SOURCE MATERIAL ▸
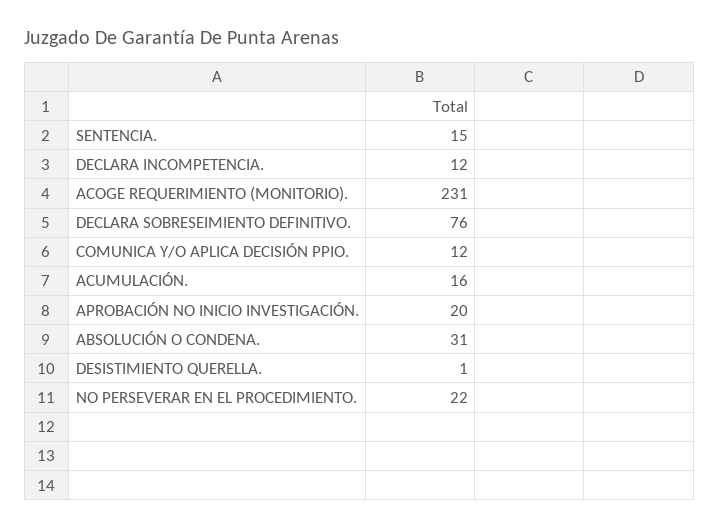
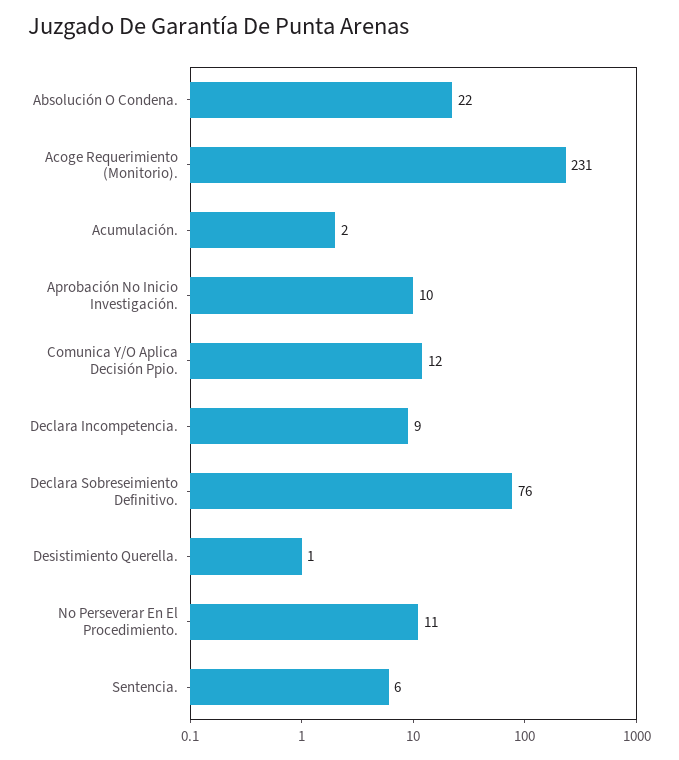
  {
-   "SENTENCIA.": 15,
+   "SENTENCIA.": 6,
-   "DECLARA INCOMPETENCIA.": 12,
+   "DECLARA INCOMPETENCIA.": 9,
    "ACOGE REQUERIMIENTO (MONITORIO).": 231,
    "DECLARA SOBRESEIMIENTO DEFINITIVO.": 76,
    "COMUNICA Y/O APLICA DECISIÓN PPIO.": 12,
-   "ACUMULACIÓN.": 16,
+   "ACUMULACIÓN.": 2,
-   "APROBACIÓN NO INICIO INVESTIGACIÓN.": 20,
+   "APROBACIÓN NO INICIO INVESTIGACIÓN.": 10,
-   "ABSOLUCIÓN O CONDENA.": 31,
+   "ABSOLUCIÓN O CONDENA.": 22,
    "DESISTIMIENTO QUERELLA.": 1,
-   "NO PERSEVERAR EN EL PROCEDIMIENTO.": 22
+   "NO PERSEVERAR EN EL PROCEDIMIENTO.": 11
  }

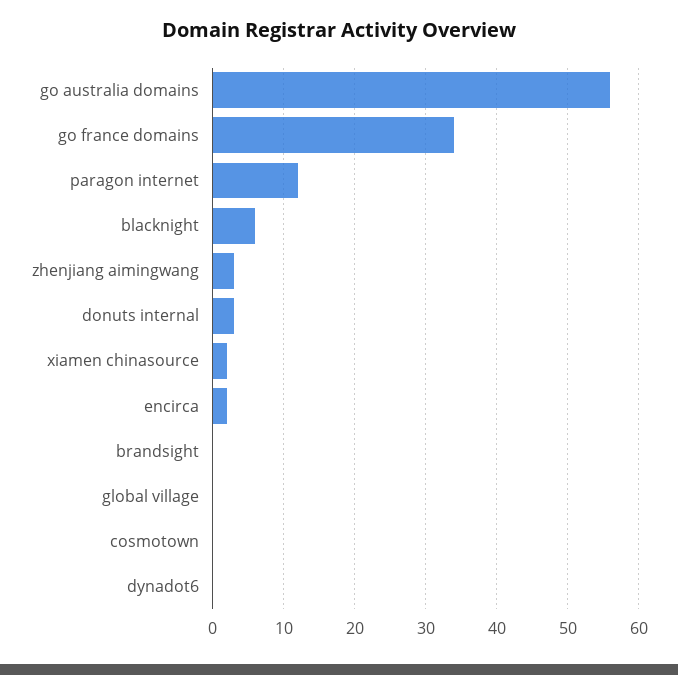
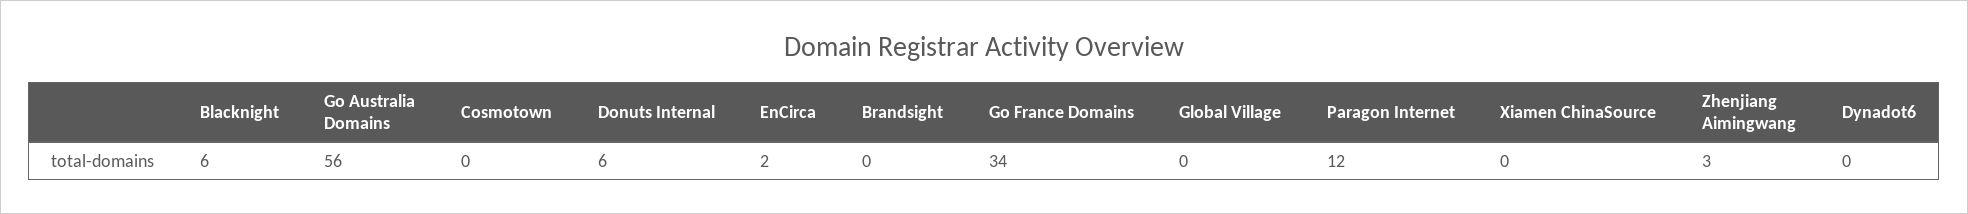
  {
    "go australia domains": 56,
    "go france domains": 34,
    "paragon internet": 12,
    "blacknight": 6,
    "zhenjiang aimingwang": 3,
-   "donuts internal": 3,
+   "donuts internal": 6,
-   "xiamen chinasource": 2,
+   "xiamen chinasource": 0,
    "encirca": 2,
    "brandsight": 0,
    "global village": 0,
    "cosmotown": 0,
    "dynadot6": 0
  }

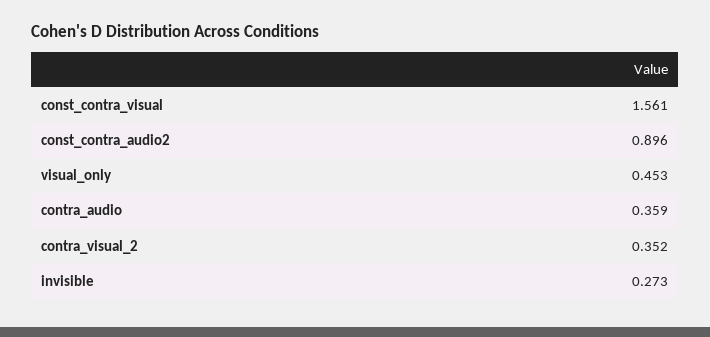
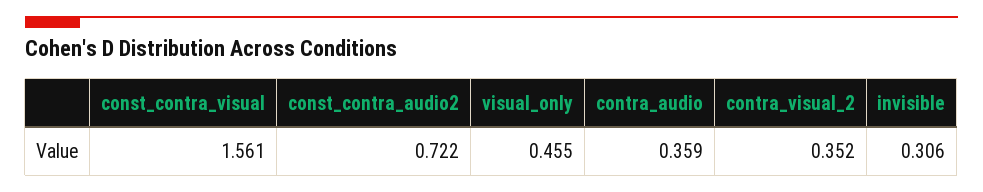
  {
    "const_contra_visual": 1.561,
-   "const_contra_audio2": 0.896,
+   "const_contra_audio2": 0.722,
-   "visual_only": 0.453,
+   "visual_only": 0.455,
    "contra_audio": 0.359,
    "contra_visual_2": 0.352,
-   "invisible": 0.273
+   "invisible": 0.306
  }

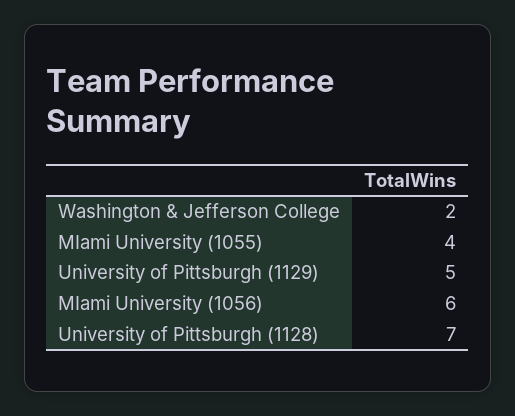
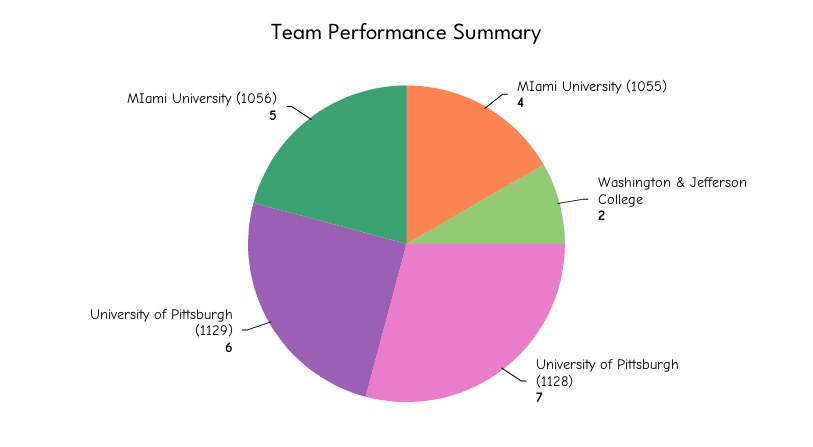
  {
    "Washington & Jefferson College": 2,
    "MIami University (1055)": 4,
-   "University of Pittsburgh (1129)": 5,
+   "University of Pittsburgh (1129)": 6,
-   "MIami University (1056)": 6,
+   "MIami University (1056)": 5,
    "University of Pittsburgh (1128)": 7
  }

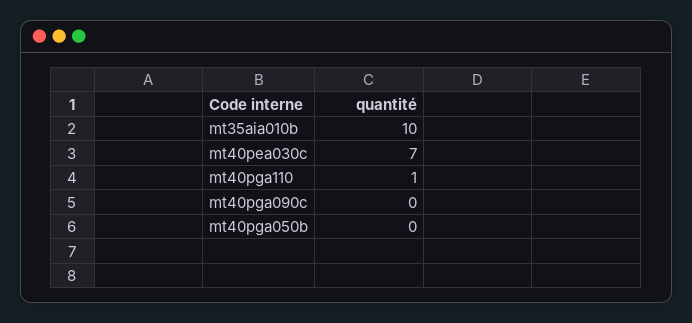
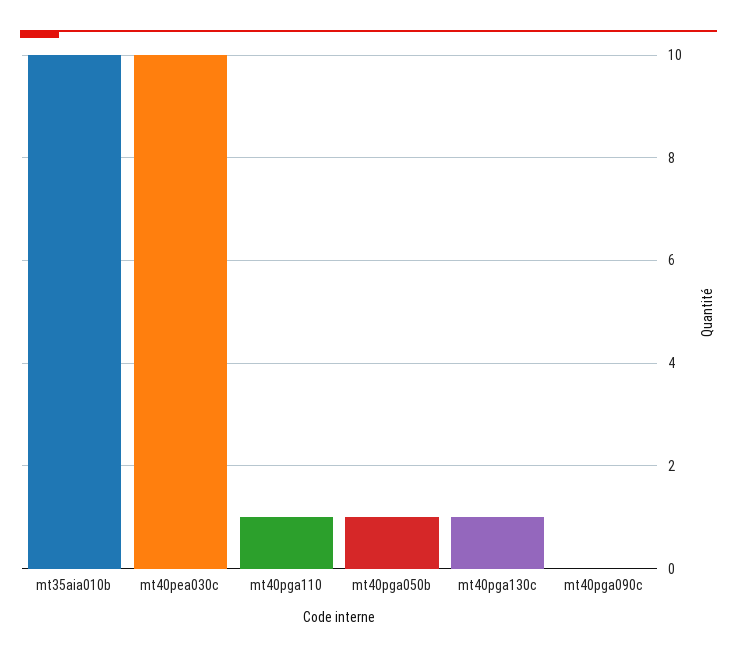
  {
    "mt35aia010b": 10,
-   "mt40pea030c": 7,
+   "mt40pea030c": 10,
    "mt40pga110": 1,
    "mt40pga090c": 0,
-   "mt40pga050b": 0
+   "mt40pga050b": 1,
+   "mt40pga130c": 1
  }

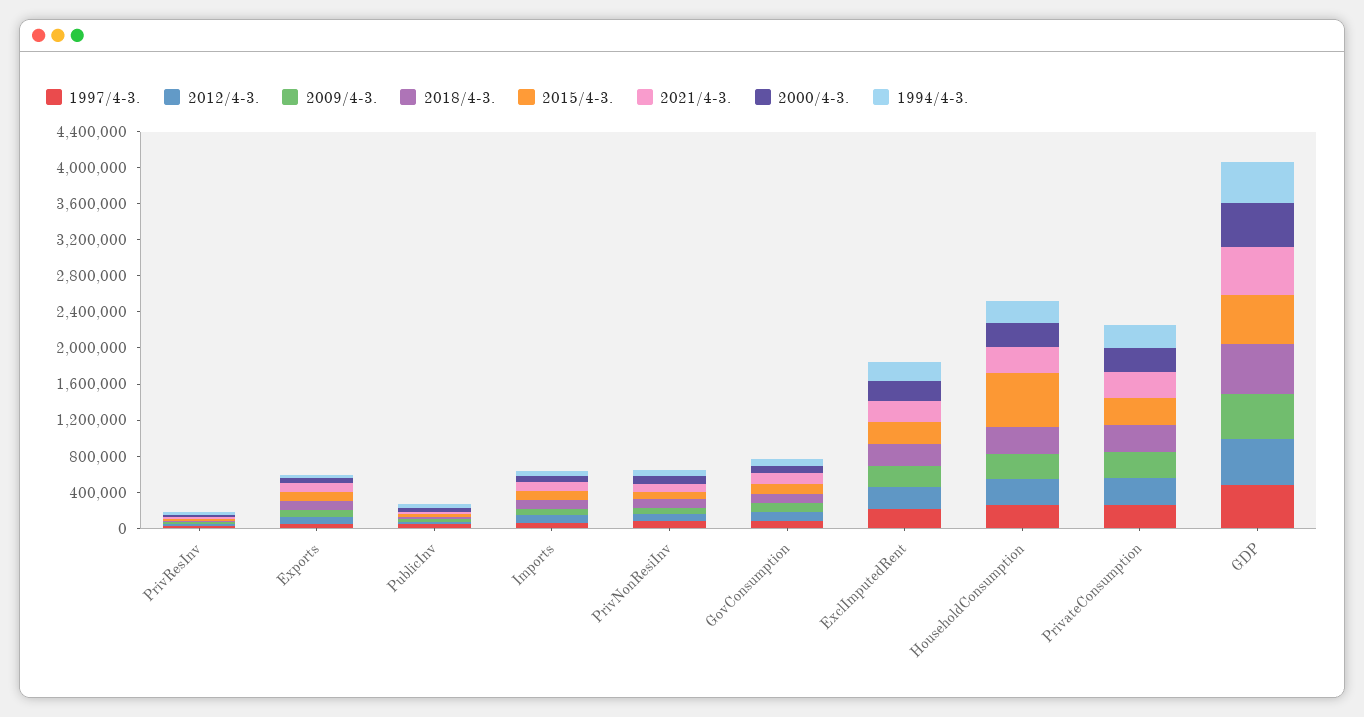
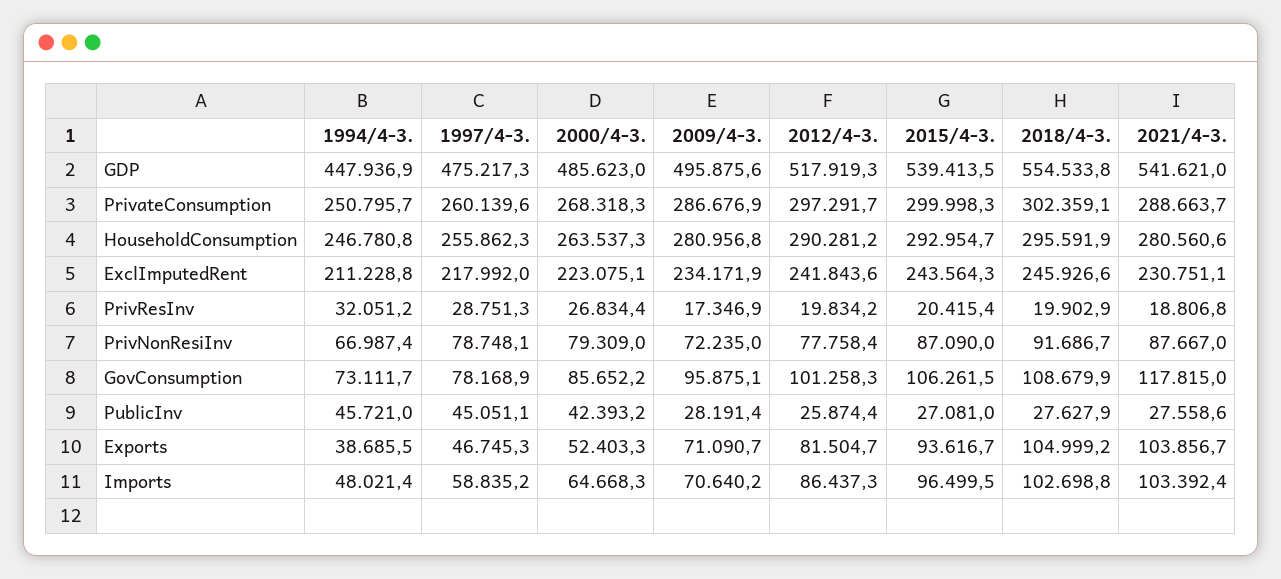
  {
    "1997/4-3.": {
      "PrivResInv": 28751.3,
      "Exports": 46745.3,
      "PublicInv": 45051.1,
      "Imports": 58835.2,
      "PrivNonResiInv": 78748.1,
      "GovConsumption": 78168.9,
      "ExclImputedRent": 217992,
      "HouseholdConsumption": 255862.3,
      "PrivateConsumption": 260139.6,
      "GDP": 475217.3
    },
    "2012/4-3.": {
      "PrivResInv": 19834.2,
      "Exports": 81504.7,
      "PublicInv": 25874.4,
      "Imports": 86437.3,
      "PrivNonResiInv": 77758.4,
      "GovConsumption": 101258.3,
      "ExclImputedRent": 241843.6,
      "HouseholdConsumption": 290281.2,
      "PrivateConsumption": 297291.7,
      "GDP": 517919.3
    },
    "2009/4-3.": {
      "PrivResInv": 17346.9,
      "Exports": 71090.7,
      "PublicInv": 28191.4,
      "Imports": 70640.2,
      "PrivNonResiInv": 72235,
      "GovConsumption": 95875.1,
      "ExclImputedRent": 234171.9,
      "HouseholdConsumption": 280956.8,
      "PrivateConsumption": 286676.9,
      "GDP": 495875.6
    },
    "2018/4-3.": {
      "PrivResInv": 19902.9,
      "Exports": 104999.2,
      "PublicInv": 27627.9,
      "Imports": 102698.8,
      "PrivNonResiInv": 91686.7,
      "GovConsumption": 108679.9,
      "ExclImputedRent": 245926.6,
      "HouseholdConsumption": 295591.9,
      "PrivateConsumption": 302359.1,
      "GDP": 554533.8
    },
    "2015/4-3.": {
      "PrivResInv": 20415.4,
      "Exports": 93616.7,
      "PublicInv": 27081,
      "Imports": 96499.5,
      "PrivNonResiInv": 87090,
      "GovConsumption": 106261.5,
      "ExclImputedRent": 243564.3,
-     "HouseholdConsumption": 600000,
+     "HouseholdConsumption": 292954.7,
      "PrivateConsumption": 299998.3,
      "GDP": 539413.5
    },
    "2021/4-3.": {
      "PrivResInv": 18806.8,
      "Exports": 103856.7,
      "PublicInv": 27558.6,
      "Imports": 103392.4,
      "PrivNonResiInv": 87667,
      "GovConsumption": 117815,
      "ExclImputedRent": 230751.1,
      "HouseholdConsumption": 280560.6,
      "PrivateConsumption": 288663.7,
      "GDP": 541621
    },
    "2000/4-3.": {
      "PrivResInv": 26834.4,
      "Exports": 52403.3,
      "PublicInv": 42393.2,
      "Imports": 64668.3,
      "PrivNonResiInv": 79309,
      "GovConsumption": 85652.2,
      "ExclImputedRent": 223075.1,
      "HouseholdConsumption": 263537.3,
      "PrivateConsumption": 268318.3,
      "GDP": 485623
    },
    "1994/4-3.": {
      "PrivResInv": 32051.2,
      "Exports": 38685.5,
      "PublicInv": 45721,
      "Imports": 48021.4,
      "PrivNonResiInv": 66987.4,
      "GovConsumption": 73111.7,
      "ExclImputedRent": 211228.8,
      "HouseholdConsumption": 246780.8,
      "PrivateConsumption": 250795.7,
      "GDP": 447936.9
    }
  }

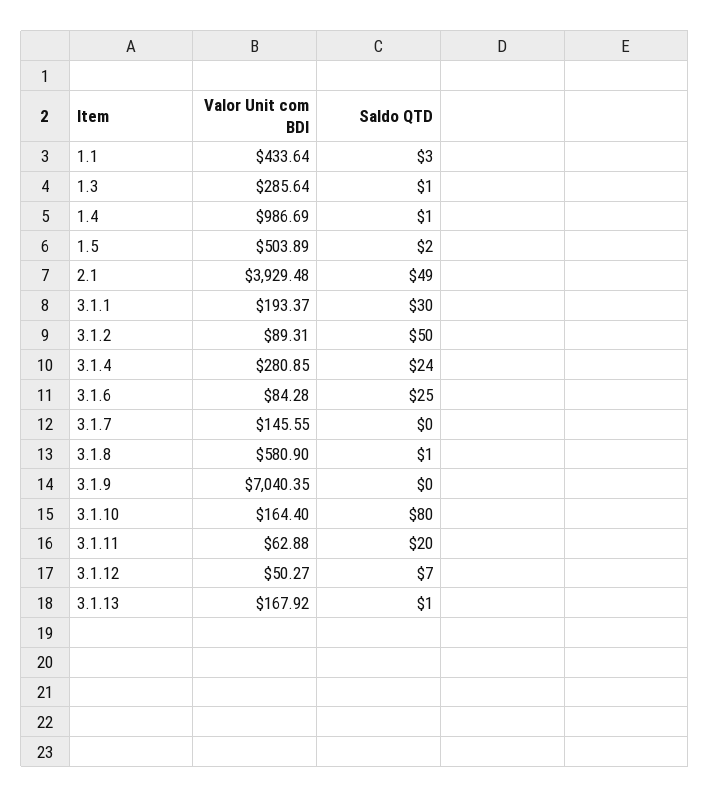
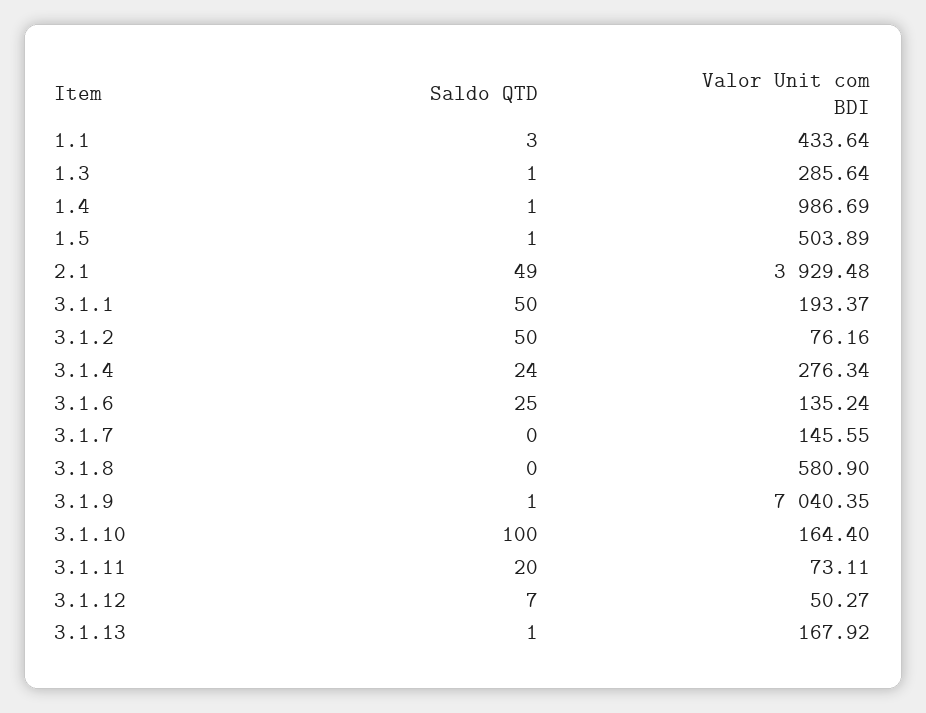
  {
    "Valor Unit com BDI": {
      "1.1": 433.64,
      "1.3": 285.64,
      "1.4": 986.69,
      "1.5": 503.89,
      "2.1": 3929.48,
      "3.1.1": 193.37,
-     "3.1.2": 89.31,
+     "3.1.2": 76.16,
-     "3.1.4": 280.85,
+     "3.1.4": 276.34,
-     "3.1.6": 84.28,
+     "3.1.6": 135.24,
      "3.1.7": 145.55,
      "3.1.8": 580.9,
      "3.1.9": 7040.35,
      "3.1.10": 164.4,
-     "3.1.11": 62.88,
+     "3.1.11": 73.11,
      "3.1.12": 50.27,
      "3.1.13": 167.92
    },
    "Saldo QTD": {
      "1.1": 3,
      "1.3": 1,
      "1.4": 1,
-     "1.5": 2,
+     "1.5": 1,
      "2.1": 49,
-     "3.1.1": 30,
+     "3.1.1": 50,
      "3.1.2": 50,
      "3.1.4": 24,
      "3.1.6": 25,
      "3.1.7": 0,
-     "3.1.8": 1,
+     "3.1.8": 0,
-     "3.1.9": 0,
+     "3.1.9": 1,
-     "3.1.10": 80,
+     "3.1.10": 100,
      "3.1.11": 20,
      "3.1.12": 7,
      "3.1.13": 1
    }
  }

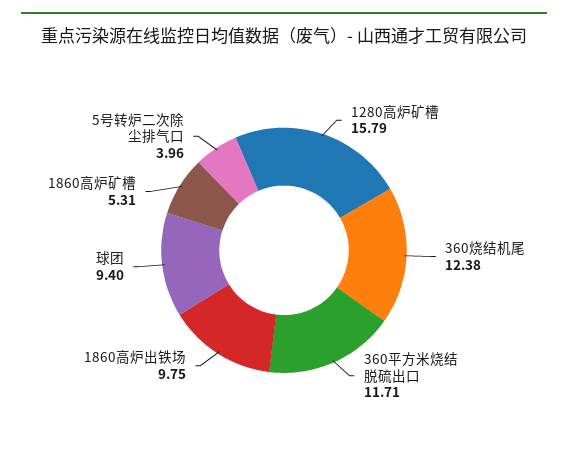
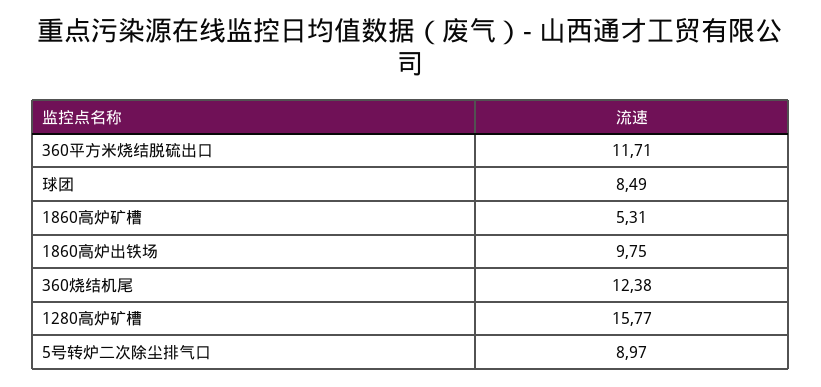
  {
-   "1280高炉矿槽": 15.79,
+   "1280高炉矿槽": 15.77,
    "360烧结机尾": 12.38,
    "360平方米烧结脱硫出口": 11.71,
    "1860高炉出铁场": 9.75,
-   "球团": 9.4,
+   "球团": 8.49,
    "1860高炉矿槽": 5.31,
-   "5号转炉二次除尘排气口": 3.96
+   "5号转炉二次除尘排气口": 8.97
  }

TO-DO ITEM ▸ Would you give the number of lines above that hold "Exports"? Only the number is needed.

EXERCISE RESULT ▸ 8